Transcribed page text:
-*-*-

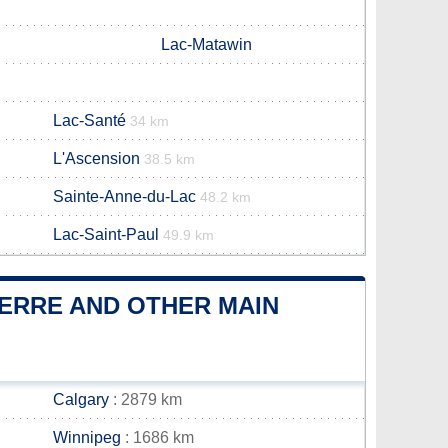
Lac-Matawin
Lac-Santé
34 km
L'Ascension
38.5 km
Sainte-Anne-du-Lac
48.2 km
Lac-Saint-Paul
49.9 km
IERRE AND OTHER MAIN
Calgary
: 2879 km
Winnipeg
: 1686 km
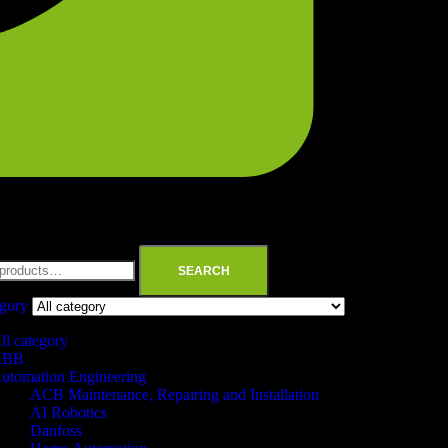
SEARCH
egory
ll category
ABB
utomation Engineering
ACB Maintenance, Repairing and Installation
AI Robotics
Danfoss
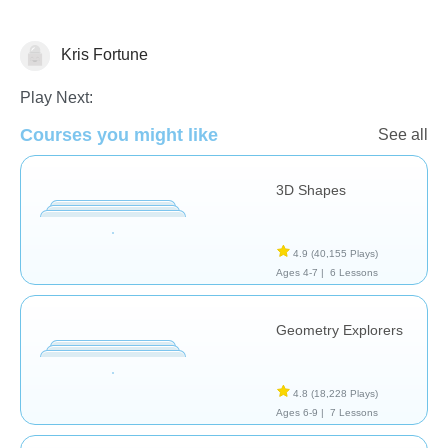
Kris Fortune
Geometry
Play Next:
Courses you might like
See all
3D Shapes
4.9
(40,155 Plays)
Ages 4-7 |
6 Lessons
Geometry Explorers
4.8
(18,228 Plays)
Ages 6-9 |
7 Lessons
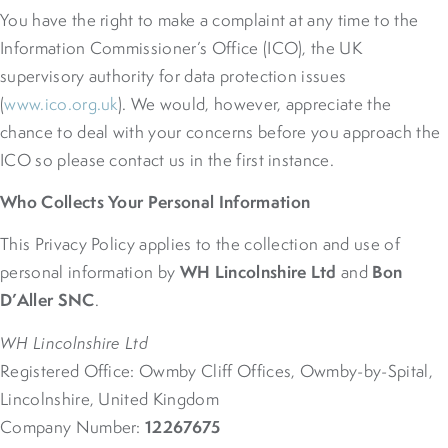
You have the right to make a complaint at any time to the
Information Commissioner’s Office (ICO), the UK
supervisory authority for data protection issues
(
www.ico.org.uk
). We would, however, appreciate the
chance to deal with your concerns before you approach the
ICO so please contact us in the first instance.
Who Collects Your Personal Information
This Privacy Policy applies to the collection and use of
WH Lincolnshire Ltd
Bon
personal information by
and
D’Aller SNC
.
WH Lincolnshire Ltd
Registered Office: Owmby Cliff Offices, Owmby-by-Spital,
Lincolnshire, United Kingdom
12267675
Company Number:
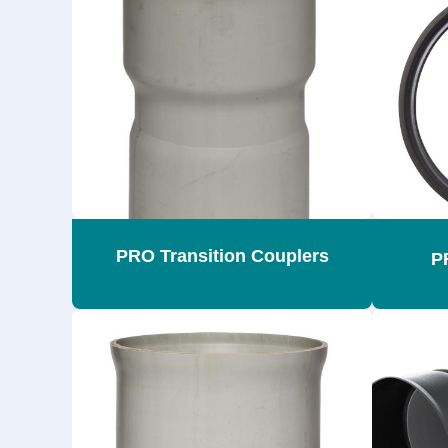
PRO Transition Couplers
P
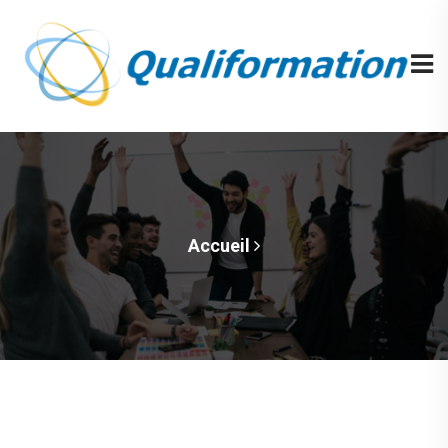
Accueil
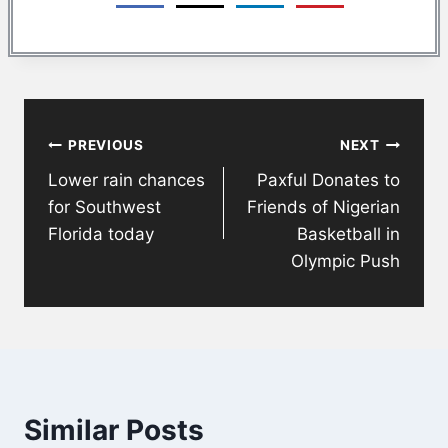
Post
PREVIOUS
NEXT
navigation
Lower rain chances
Paxful Donates to
for Southwest
Friends of Nigerian
Florida today
Basketball in
Olympic Push
Similar Posts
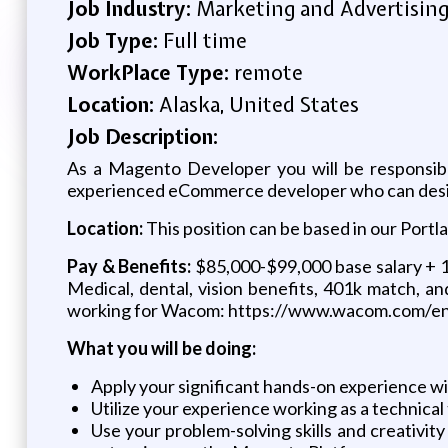
Job Industry:
Marketing and Advertisin
Job Type:
Full time
WorkPlace Type:
remote
Location:
Alaska, United States
Job Description:
As a Magento Developer you will be responsibl
experienced eCommerce developer who can design 
Location:
This position can be based in our Portlan
Pay & Benefits:
$85,000-$99,000 base salary + 10
Medical, dental, vision benefits, 401k match, an
working for Wacom: https://www.wacom.com/e
What you will be doing:
Apply your significant hands-on experience w
Utilize your experience working as a technic
Use your problem-solving skills and creativit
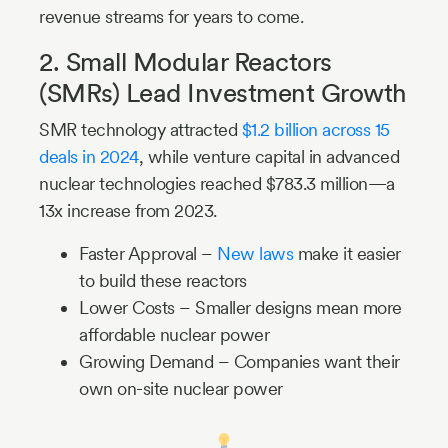
revenue streams for years to come.
2. Small Modular Reactors
(SMRs) Lead Investment Growth
SMR technology attracted
$1.2 billion across 15
deals in 2024
, while venture capital in advanced
nuclear technologies reached $783.3 million—a
13x increase from 2023.
Faster Approval –
New laws
make it easier
to build these reactors
Lower Costs – Smaller designs mean more
affordable nuclear power
Growing Demand – Companies want their
own on-site nuclear power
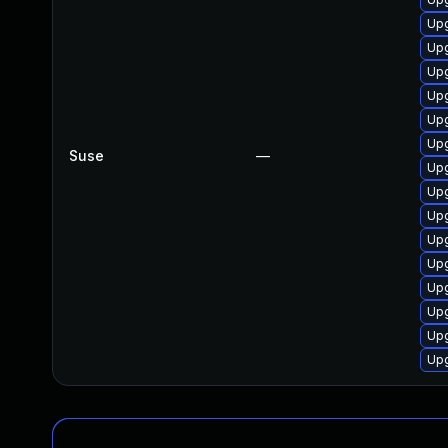
Upg
Upg
Upg
Upg
Upg
Upg
Suse
—
Upg
Upg
Upg
Upg
Upg
Upg
Upg
Upg
Up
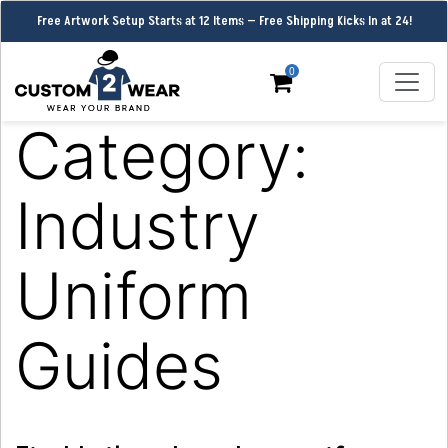
Free Artwork Setup Starts at 12 Items — Free Shipping Kicks In at 24!
0
Category:
Industry
Uniform
Guides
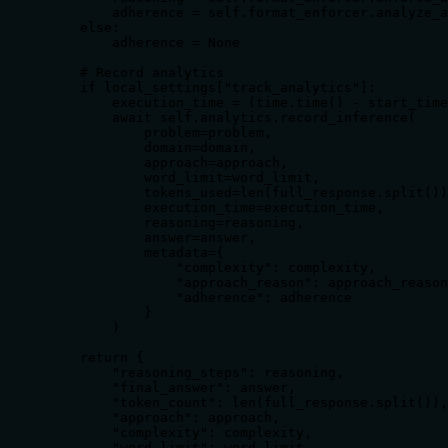
        adherence = self.format_enforcer.analyze_a
    else:

        adherence = None

    # Record analytics

    if local_settings["track_analytics"]:

        execution_time = (time.time() - start_time
        await self.analytics.record_inference(

            problem=problem,

            domain=domain,

            approach=approach,

            word_limit=word_limit,

            tokens_used=len(full_response.split())
            execution_time=execution_time,

            reasoning=reasoning,

            answer=answer,

            metadata={

                "complexity": complexity,

                "approach_reason": approach_reason
                "adherence": adherence

            }

        )

    return {

        "reasoning_steps": reasoning,

        "final_answer": answer,

        "token_count": len(full_response.split()),

        "approach": approach,

        "complexity": complexity,

        "word_limit": word_limit
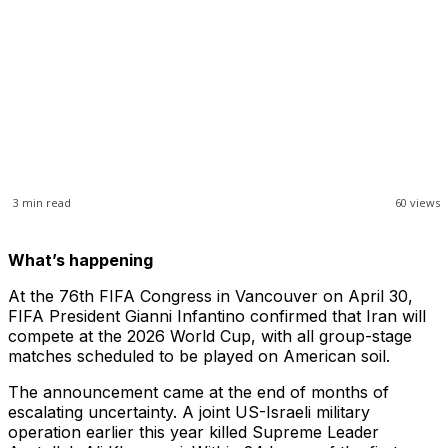
3
min read
60
views
What’s happening
At the 76th FIFA Congress in Vancouver on April 30,
FIFA President Gianni Infantino confirmed that Iran will
compete at the 2026 World Cup, with all group-stage
matches scheduled to be played on American soil.
The announcement came at the end of months of
escalating uncertainty. A joint US-Israeli military
operation earlier this year killed Supreme Leader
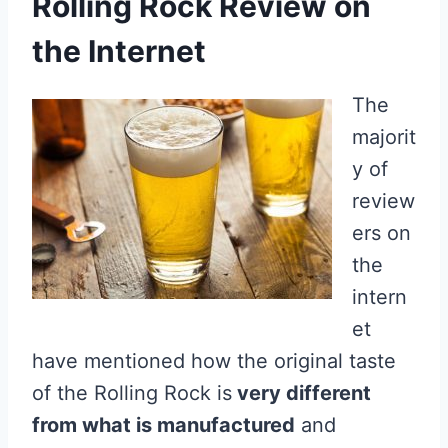
Rolling Rock Review on
the Internet
The
majorit
y of
review
ers on
the
intern
et
have mentioned how the original taste
of the Rolling Rock is
very different
from what is manufactured
and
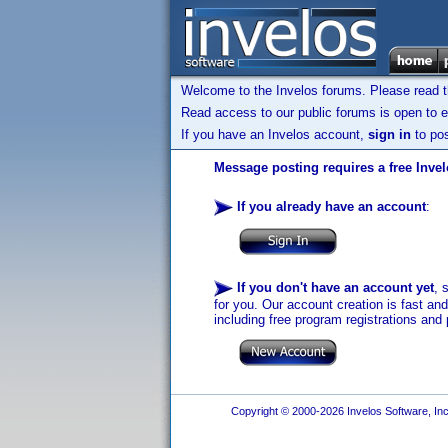
Welcome to the Invelos forums. Please read 
Read access to our public forums is open to e
If you have an Invelos account,
sign in
to pos
Message posting requires a free Inve
If you already have an account
:
If you don't have an account yet
, 
for you. Our account creation is fast an
including free program registrations and 
Copyright © 2000-2026 Invelos Software, Inc.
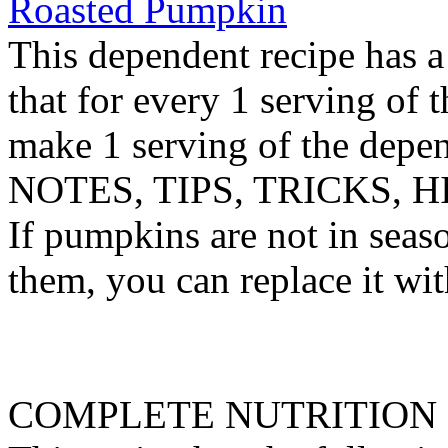
Roasted Pumpkin
This dependent recipe has a 
that for every 1 serving of 
make 1 serving of the depen
NOTES, TIPS, TRICKS, H
If pumpkins are not in seaso
them, you can replace it wit
COMPLETE NUTRITION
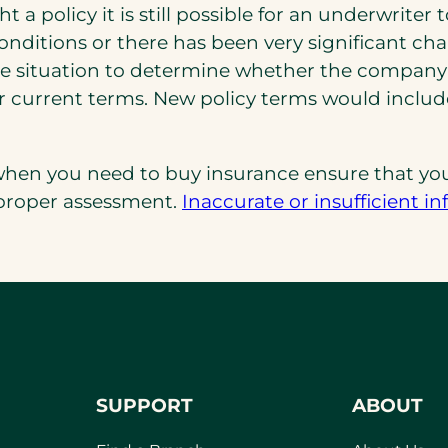
 a policy it is still possible for an underwriter
ditions or there has been very significant cha
e situation to determine whether the company’s
der current terms. New policy terms would inclu
hen you need to buy insurance ensure that you
 proper assessment.
Inaccurate or insufficient i
SUPPORT
ABOUT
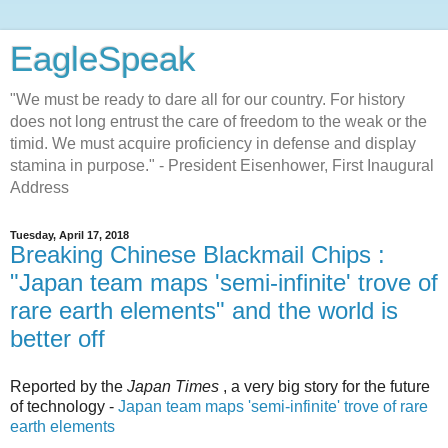
EagleSpeak
"We must be ready to dare all for our country. For history
does not long entrust the care of freedom to the weak or the
timid. We must acquire proficiency in defense and display
stamina in purpose." - President Eisenhower, First Inaugural
Address
Tuesday, April 17, 2018
Breaking Chinese Blackmail Chips :
"Japan team maps 'semi-infinite' trove of
rare earth elements" and the world is
better off
Reported by the
Japan Times
, a very big story for the future
of technology -
Japan team maps 'semi-infinite' trove of rare
earth elements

-*-*-

Problem statement:
Could you rewrite the material as a numbered list, starting from the line with "Roasted Pumpkin" up to and including the line with "COMPLETE NUTRITION", leaving out any blank lines?

Exercise response:
1. Roasted Pumpkin
2. This dependent recipe has a 
3. that for every 1 serving of 
4. make 1 serving of the depen
5. NOTES, TIPS, TRICKS, H
6. If pumpkins are not in seaso
7. them, you can replace it wit
8. COMPLETE NUTRITION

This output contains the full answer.